I mentioned the T5 because highway performance was the stated goal of the swap. I was just thinking a t5 would be cheaper than a warn overdrive. Guess it would depend on what kind of deal you got. Ease of installation for the Warn OD would beat out the T5, cost being even. Another thing I thought of is the shifter mounts towards the back the tranny on the T5. might end up with the shifter between the seats!
As was said up above. To use the T-5, you would need to use a round pattern transfer case such as the dana 300 as there are no adapters to the D18. Then you're going to have to get a centered rear axle to match and most likely have to re gear or get a matching front axle. After all that, you end up with a weak transmission that doesn't have very low gears and a very short rear driveshaft. The Warn/Sarutn OD looks better all the time.
60-70 MPH in a flat fender, on the hiway, in traffic. Put down the pipe and step away from the JEEP. Pick up a Bible, God will show you the way.
Yeah, strait from the 3B forum...... 'swhy I posted this here instead :twisted: However you do have a valid viewpoint. An 80" wheelbase is only so safe at speed.
I wonder, though, why everyone says a flatfender is unsafe at speed but think nothing of a CJ-5, Samuri, Geo Tracker, Geo Metro and on and on at highway speeds. There's only an inch difference in wheelbase between the 3B and the 5. My old '69 was quite stable at 75.... on 33" tires.

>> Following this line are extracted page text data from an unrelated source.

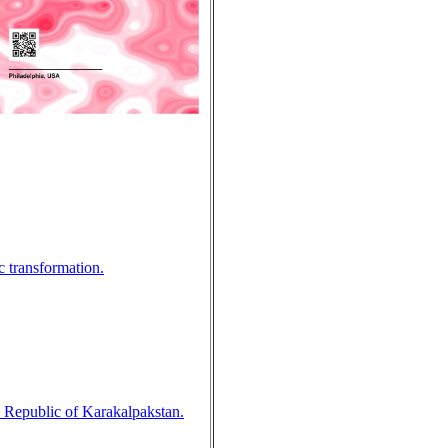
c transformation.
he Republic of Karakalpakstan.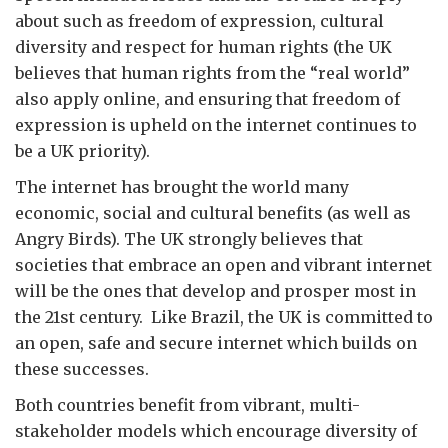
about such as freedom of expression, cultural
diversity and respect for human rights (the UK
believes that human rights from the “real world”
also apply online, and ensuring that freedom of
expression is upheld on the internet continues to
be a UK priority).
The internet has brought the world many
economic, social and cultural benefits (as well as
Angry Birds). The UK strongly believes that
societies that embrace an open and vibrant internet
will be the ones that develop and prosper most in
the 21st century. Like Brazil, the UK is committed to
an open, safe and secure internet which builds on
these successes.
Both countries benefit from vibrant, multi-
stakeholder models which encourage diversity of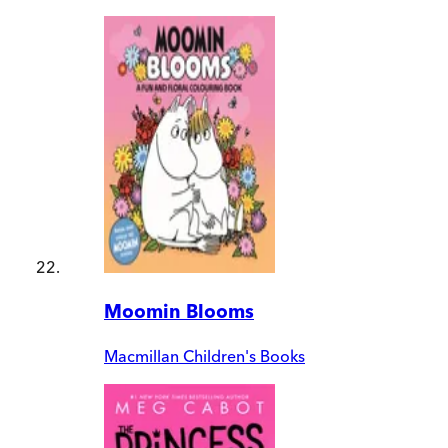
Moomin Blooms
Macmillan Children's Books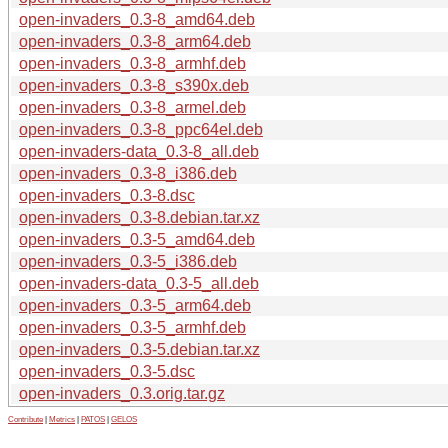
open-invaders_0.3-8_amd64.deb
open-invaders_0.3-8_arm64.deb
open-invaders_0.3-8_armhf.deb
open-invaders_0.3-8_s390x.deb
open-invaders_0.3-8_armel.deb
open-invaders_0.3-8_ppc64el.deb
open-invaders-data_0.3-8_all.deb
open-invaders_0.3-8_i386.deb
open-invaders_0.3-8.dsc
open-invaders_0.3-8.debian.tar.xz
open-invaders_0.3-5_amd64.deb
open-invaders_0.3-5_i386.deb
open-invaders-data_0.3-5_all.deb
open-invaders_0.3-5_arm64.deb
open-invaders_0.3-5_armhf.deb
open-invaders_0.3-5.debian.tar.xz
open-invaders_0.3-5.dsc
open-invaders_0.3.orig.tar.gz
Contribute
|
Metrics
|
PATOS
|
GELOS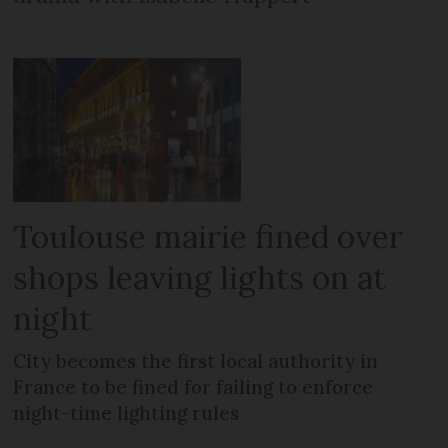
Toulouse mairie fined over
shops leaving lights on at
night
City becomes the first local authority in
France to be fined for failing to enforce
night-time lighting rules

EDIT: I must have been very sleepy (and maybe a little cranky) last night when I posted this. It was NOT meant to be an attack on willysworker. Sorry if it sounded that way The 3B forum comment stems from my experiences trying to get help making the old girl more road worthy. Nothing against Derek Redmond, just maybe some of the guys that post over there who think their viewpoint is the only valid one.
My opinions are my own and I know aren't worth 2 cents. However, I've totaled a couple cars, '60 Triumph TR3a, and '72 Honda 600N(Ultra Mini) and heavily crashed several others. I've owned over 40 different vehicles and the scariest one is my flatfender. I finished a 225 V6 conversion on it last year and it has plenty of power. My flattie is the scariest vehicle I've ever owned and the last on a list of cars I'd want to crash. Everybody be well.
I drove my Cj-5 as a daily driver for 3 years, 31 miles each way, all freeway. It had 33x12.50's on 10"wheels.(not the best for DD's) I averaged 65-70 all the way, every day. It's not as comfy as most commuters, but it can be done.
If you DD drive it invest in some good seats. They will make all the difference.
I hear you. My 1972 Honda 600n had 17 HP, 10" dia. wheels and about a 50" wheel base. It was a clown car. I drove it 65MPH from Sacramento to L.A. on I-5 (500miles). MY dull point is early Jeeps would be not my choice to crash, that's all.
My '84 Cherokee has a carb'd 2.5l (150ci) 4 banger. It uses the 60 degree GM bellhousing pattern so finding a bellhousing should be no problem. Clifford performance offers cams/ headers/ and intakes.
I am in the process of swapping in a '95 2.5l from a Wrangler into my XJ. I modified the FI intake to accept a Holley 5200 (weber clone) carb and swapped the distributor for the one off the original '84 carb'd motor. I can't comment on how it runs as it is still in project stage.
I'd suspect no one here wants to crash their Jeep or any other car.
I brought the orange Jeep back from MO and drove down I70 at 70mph on 33's with no issues.
How many of you honestly know someone that has a Jeep that has had an accident? I can recall one person on WT having an accident in his Willys truck a couple years ago, one person here that had a run in with a deer.
My point is, if you enjoy it drive it. At some point it doesn't matter what you're in when you're going down the highway it'd be a bumpy ride if you crash anything...
amen... No matter what you crash it will hurt if it is on the highway.